#### DOCUMENT SECTION

Association pushes for fertility coverage
Association pushes for fertility coverage
Currently, only 12 states require insurance and managed care plans to offer employers the chance to purchase coverage of advanced infertility services. (See list, p. 32.) And many insurers are exempt from this, according to Sean Tipton, public affairs administrator at the Washington, DC-based American Society for Reproductive Medicine.
"Federal law says no state mandate can touch companies that are self-insured and three-fourths of all insurers fall into this category," he says.
Therefore, the American Society for Reproductive Medicine is seeking federal legislation that would require all insurance companies to cover advanced fertility treatment.
"I fully expect Congress to pass this because it’s going to come down to, What’s more important: shareholders of an insurance company or couples who want to be good parents?’" Tipton says.
In addition, Tipton points out that if major insurers don’t feel the necessity to cover infertility treatments, eventually it will lead to a downward spiral in cutting other types of benefits insurers don’t feel deserve coverage.
"Infertility is a legitimate disease," Tipton says. "What is more fundamental to human life than reproduction? But insurance companies counter with, You don’t drop dead from it.’"
There is medical justification for the belief that infertility is a disease, says Stephen Corson, MD, reproductive endocrinologist, director of Pennsylvania Reproductive Associates and a clinical professor of obstetrics and gynecology at Thomas Jefferson University School of Medicine, both of which are in Philadelphia.
"Some insurers may compare infertility treatment to plastic surgery like it’s an option," he says. "But it’s much more important than that."

########

TASK REQUIREMENTS:
Set down the passage from the fertility coverage article word for word. Begin at the words "There is medical" and stop after "are in Philadelphia.".

#### DATASET EXCERPTS

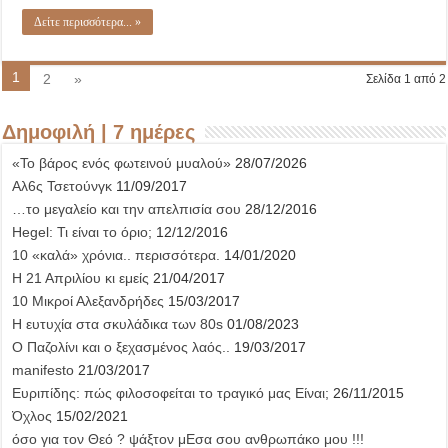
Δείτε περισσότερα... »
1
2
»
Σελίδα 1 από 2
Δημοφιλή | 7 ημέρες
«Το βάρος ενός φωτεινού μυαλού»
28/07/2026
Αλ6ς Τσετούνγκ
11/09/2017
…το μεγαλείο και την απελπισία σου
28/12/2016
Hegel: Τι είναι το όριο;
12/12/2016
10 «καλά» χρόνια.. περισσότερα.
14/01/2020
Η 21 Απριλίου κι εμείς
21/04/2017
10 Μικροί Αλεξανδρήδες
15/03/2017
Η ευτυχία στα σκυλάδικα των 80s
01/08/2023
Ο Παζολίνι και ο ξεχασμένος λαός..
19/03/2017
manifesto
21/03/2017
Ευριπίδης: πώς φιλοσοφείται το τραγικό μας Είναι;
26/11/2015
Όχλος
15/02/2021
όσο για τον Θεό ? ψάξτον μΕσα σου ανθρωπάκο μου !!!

########
#### DATASET EXCERPTS

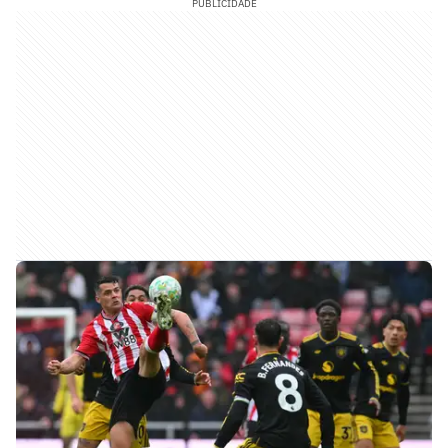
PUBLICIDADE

########
#### DATASET EXCERPTS

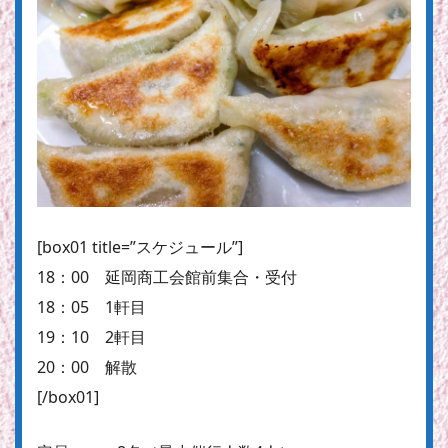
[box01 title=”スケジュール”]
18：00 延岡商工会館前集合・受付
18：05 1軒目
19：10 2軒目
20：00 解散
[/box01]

########

RESULT:
There is medical justification for the belief that infertility is a disease, says Stephen Corson, MD, reproductive endocrinologist, director of Pennsylvania Reproductive Associates and a clinical professor of obstetrics and gynecology at Thomas Jefferson University School of Medicine, both of which are in Philadelphia.